____ BRANO DA LEGGERE

24 Marzo 2019 - 12:01 Chiara Piselli
Conclusa la visita di Xi Jinping in Italia, i due vicepremier hanno qualche ragione in più per essere su posizioni distanti dopo la firma del memorandum d'intesa sulla via della nuova seta

Visioni differenti e poca intenzione di cercare il compromesso. A meno che non siano alle strette. Continuano ad alzarsi muri di incomprensione e ostilità tra i due vicepremier alleati – più formalmente che in sostanza – di governo. Perplessità manifeste sull’altrui agire, posizioni di rado condivise che si concretizzano in climax di tensione che culminano in battibecchi e frecciate a distanza, come nei matrimoni stanchi. Anche in questi giorni in cui la visita in Italia di Xi Jinping ha catalizzato l’attenzione politica e mediatica, si è ripetuta la stessa scena. Di sicuro, la firma dell’Italia sugli accordi con la Cina – che valgono «2,5 miliardi, con un potenziale di 20 miliardi» – non è piaciuta a Matteo Salvini.

Il made in Italy e la sicurezza nazionale

Il gelo del leader leghista nei confronti dell’alleato 5 Stelle arriva al suo apice quando Luigi Di Maio gioisce per i risultati raggiunti sul made in Italy una volta sottoscritto il memorandum sulla cosiddetta via della seta. «Oggi è il giorno in cui vince il made in Italy, Salvini ha diritto di parola ma io porto i fatti». La frecciata del ministro dello Sviluppo economico viene subito raccolta dal titolare del Viminale che non perde l’occasione per manifestare le sue perplessità riguardo alla firma e a rimarcare quelli che, secondo lui, sono i limiti dell’accordo: «Andiamoci cauti perché in ballo c’è la sicurezza nazionale – dice Salvini – c’è il trattamento dei dati sensibili, sanitari e telefonici». Subito arriva il paciere a smorzare gli animi e a cercare la sintesi tra le parti: «Nessun pericolo sicurezza, ma solo ricadute positive per il sistema Italia», dice e ridice il premier Giuseppe Conte.

Il ruolo di Conte

E proprio il ruolo di Giuseppe Conte potrebbe simboleggiare un nuovo terreno di scontro tra i due alleati di governo. Non più palla tra due fuochi, il premier negli ultimi tempi si è avvicinato più di una volta alle posizioni dei Cinque Stelle. Lo ha fatto, per esempio, sul caso dei migranti a bordo della Sea Watch, quando ha sfidato il leader leghista: «Se Salvini non li fa sbarcare vado a prenderli io stesso in aereo», aveva detto. O, ancora, lo ha fatto quando ha pregato la stampa di non occuparsi solo della Torino-Lione, che aveva monopolizzato il dibattito pubblico su insistenza del vicepremier leghista e per via delle scadenze dei bandi Telt. «Non esiste solo la Tav, ci sono tanti altri cantieri fermi», aveva detto il premier imponendo in questo modo lo sblocca-cantieri nell’agenda setting. «Che Conte fosse più vicino ai 5 Stelle lo sapevamo – sostiene Salvini -. Era nella loro squadra di governo, quindi va benissimo così. Non ho gelosie».

________

# COMPITI DA SVOLGERE
**a)** Indica se ciascuna affermazione concorda con il brano sui due vicepremier, rispondendo sì o no e citando alla lettera le parole del brano che lo stabiliscono. (i) Gli accordi firmati con la Cina hanno un potenziale di 20 miliardi. (ii) Salvini si dice geloso della vicinanza di Conte ai 5 Stelle. (iii) Secondo Conte, l'accordo comporta un pericolo per la sicurezza.
**b)** Trascrivi per favore il tratto del brano sui due vicepremier che va da "Visioni differenti e" fino a "a Matteo Salvini." compreso.
**c)** Prosegui il brano sui due vicepremier a partire dal punto in cui si interrompe.

____ ESTRATTO DEI DATI

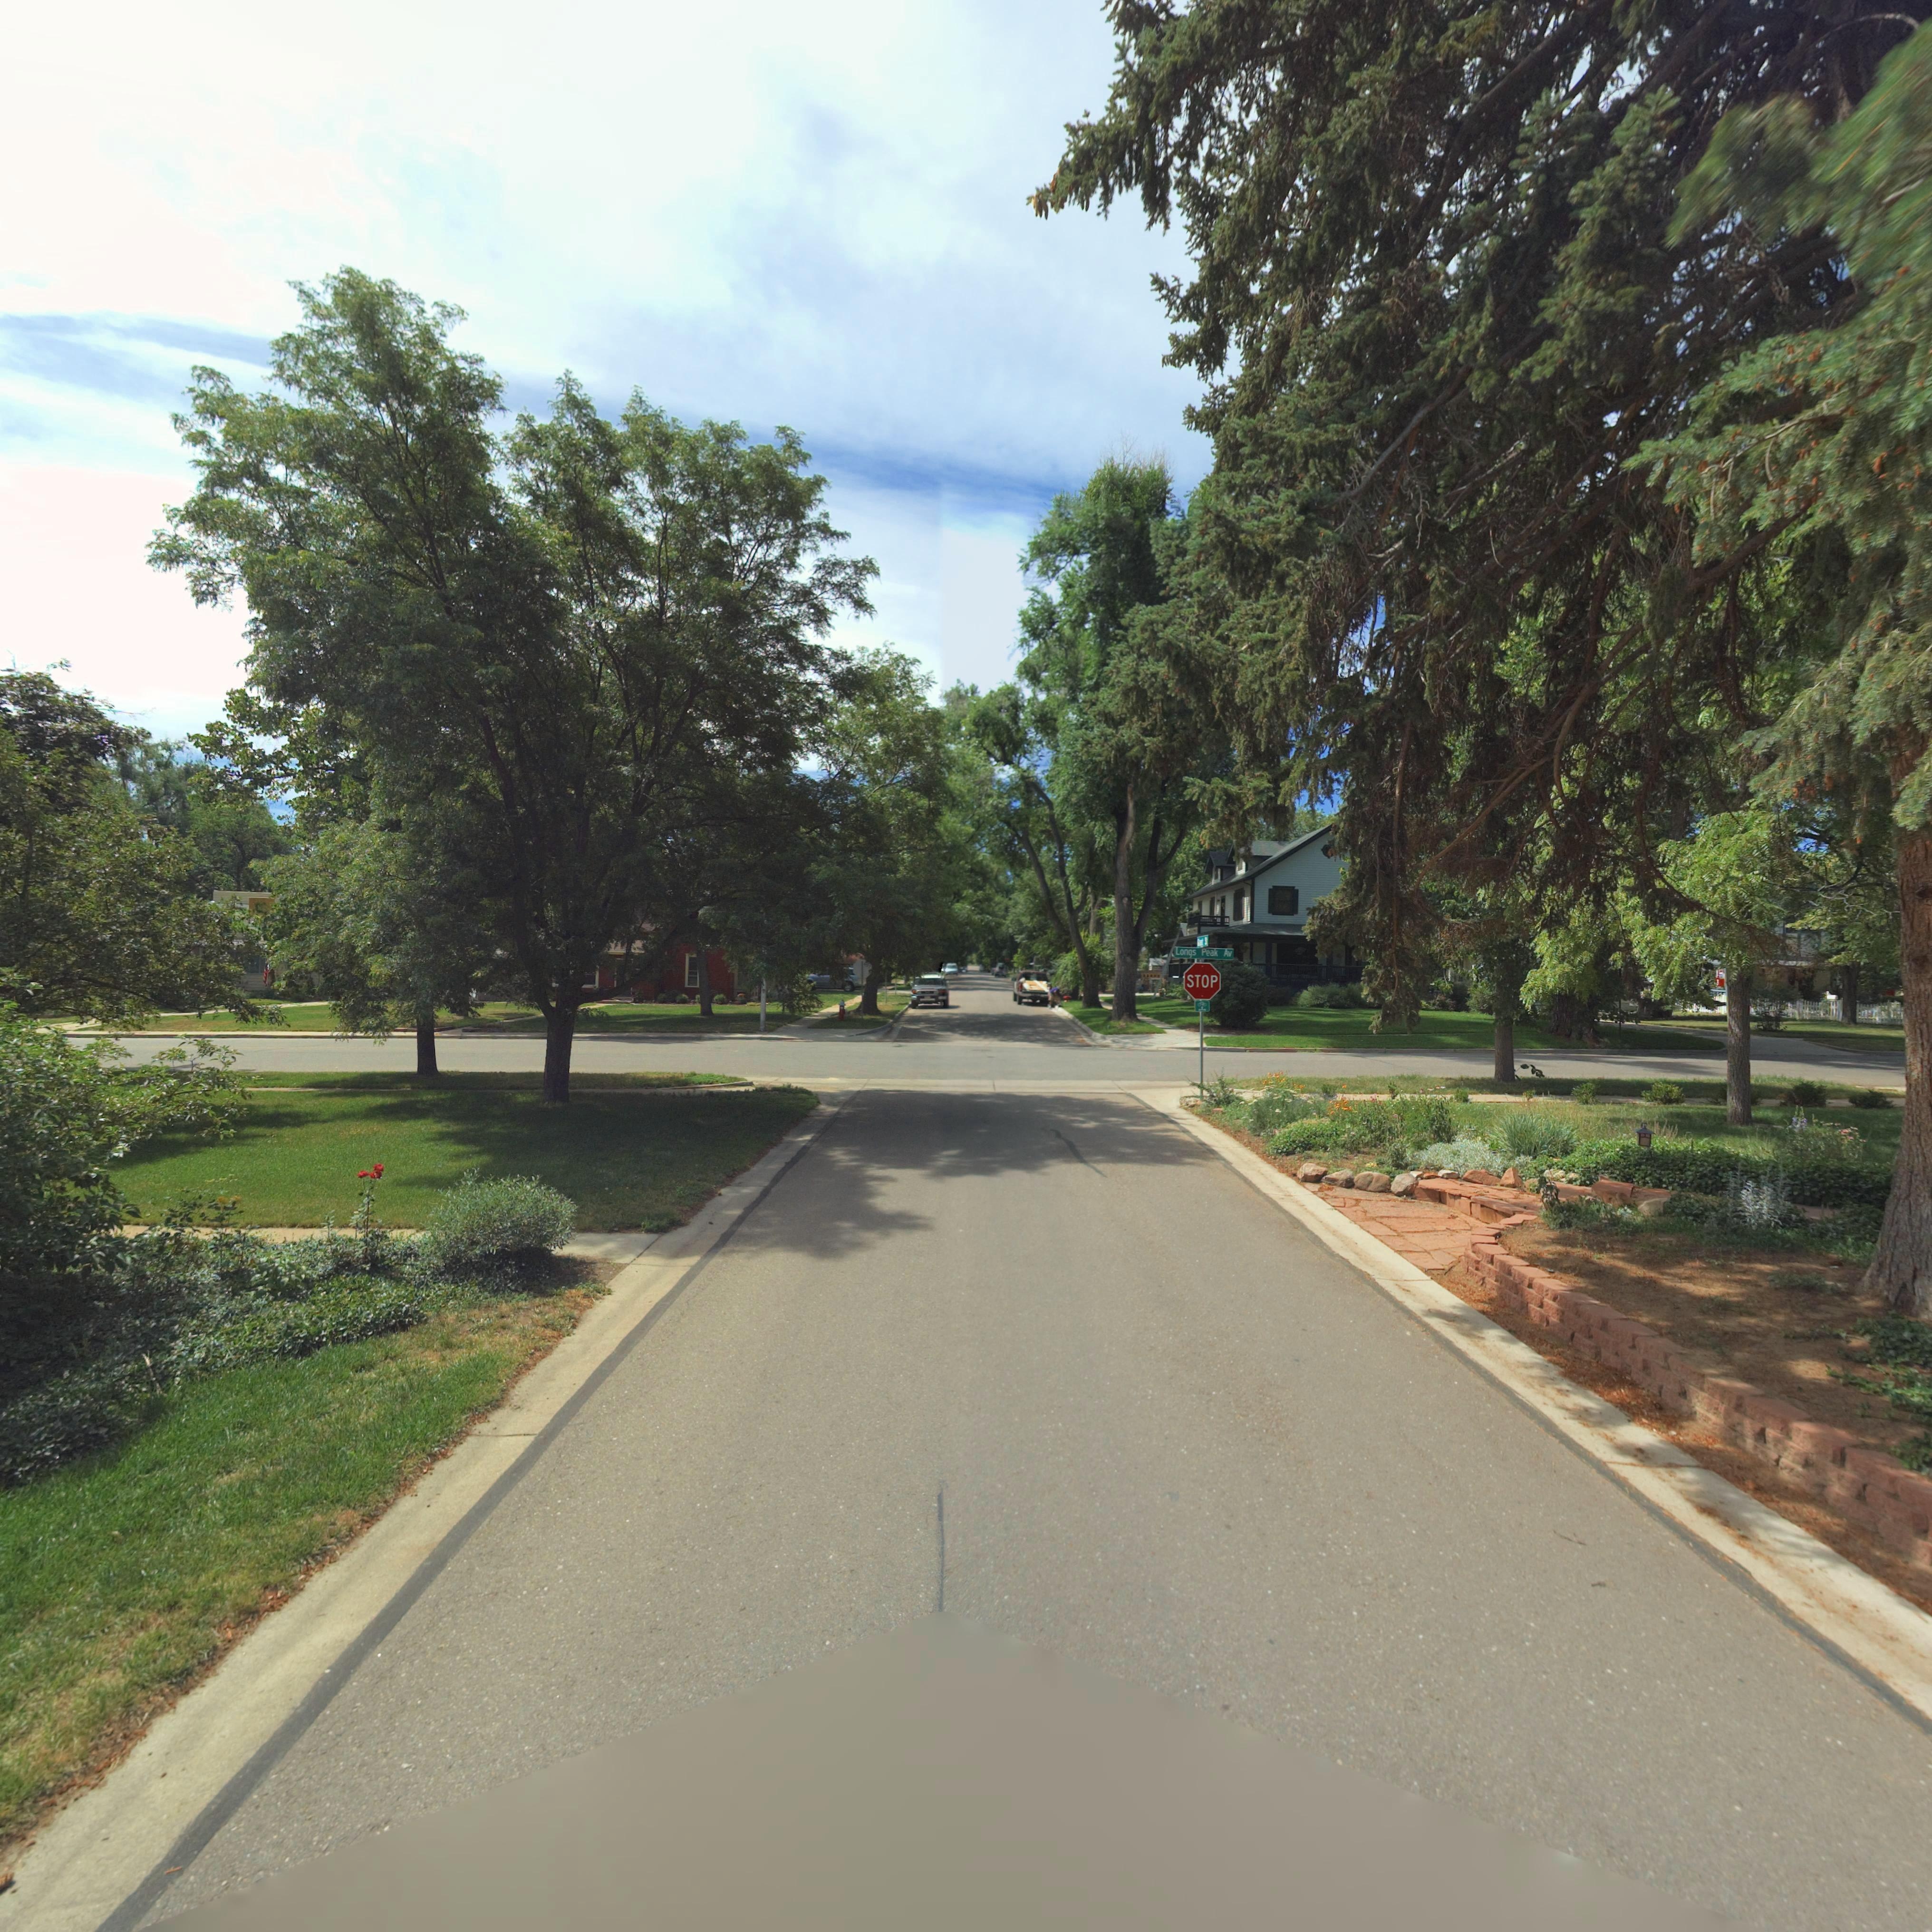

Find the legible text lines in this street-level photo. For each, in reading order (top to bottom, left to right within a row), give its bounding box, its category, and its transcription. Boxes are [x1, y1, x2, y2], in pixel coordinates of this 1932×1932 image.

[1197, 936, 1208, 947] StreetName: G*a*t S*
[1175, 947, 1233, 958] StreetName: Longs Peak Av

________

# RISULTATI PER COMPITO
**a)**
(i) Sì: "che valgono «2,5 miliardi, con un potenziale di 20 miliardi»"
(ii) No: "Non ho gelosie"
(iii) No: "Nessun pericolo sicurezza, ma solo ricadute positive per il sistema Italia"

**b)**
Visioni differenti e poca intenzione di cercare il compromesso. A meno che non siano alle strette. Continuano ad alzarsi muri di incomprensione e ostilità tra i due vicepremier alleati – più formalmente che in sostanza – di governo. Perplessità manifeste sull’altrui agire, posizioni di rado condivise che si concretizzano in climax di tensione che culminano in battibecchi e frecciate a distanza, come nei matrimoni stanchi. Anche in questi giorni in cui la visita in Italia di Xi Jinping ha catalizzato l’attenzione politica e mediatica, si è ripetuta la stessa scena. Di sicuro, la firma dell’Italia sugli accordi con la Cina – che valgono «2,5 miliardi, con un potenziale di 20 miliardi» – non è piaciuta a Matteo Salvini.

**c)**
L’Italia first sul modello Trump

Luigi Di Maio prende in prestito il motto di Donald Trump dell’America First trasponendolo ai confini nazionali, ma Matteo Salvini è perplesso. E non manca di manifestarlo: «Non mi dite che a Pechino c’è il libero mercato», polemizza il vicepremier leghista. La firma «storica» – che Di Maio dedica agli imprenditori italiani, di solito parterre leghista – fa dell’Italia il primo paese del G7 a entrare nella via della seta. «Italia first – dice Di Maio sul modello Trump -, è ovvio che gli altri Paesi siano un po’ critici perché l’Italia è arrivata prima». Salvini resta fermo sulla sua posizione scettica e mette in discussione l’equità tra le parti dell’accordo: «Va bene la visita del presidente, ma ci vuole parità di condizioni tra i due Paesi». L’obiettivo dell’intesa è «chiaro» stando alle parole di Di Maio che parla proprio di sproporzioni: «Bisogna cominciare a riequilibrare la bilancia commerciale perché c’è troppo made in China in Italia e poco made in Italy che va in Cina».

La critica di Salvini all’economia di Pechino

Il progetto «di connettività euroasiatica» non convince affatto Matteo Salvini che nel memorandum sulla belt and road vede, più che un futuro protagonismo dell’Italia negli scenari internazionali, un potenziale rischio di egemonia cinese sui mercati e una minaccia più generale alla sicurezza dello Stato. Nonostante il principi di reciprocità, trasparenza, inclusività, sostenibilità fiscale e ambientale presenti nel testo dell’intesa, Salvini non si fida. «Non mi si venga a raccontare che in Cina ci sia il libero mercato – insiste Salvini -, non mi si dica che lo Stato non interviene nell’economia e nell’informazione».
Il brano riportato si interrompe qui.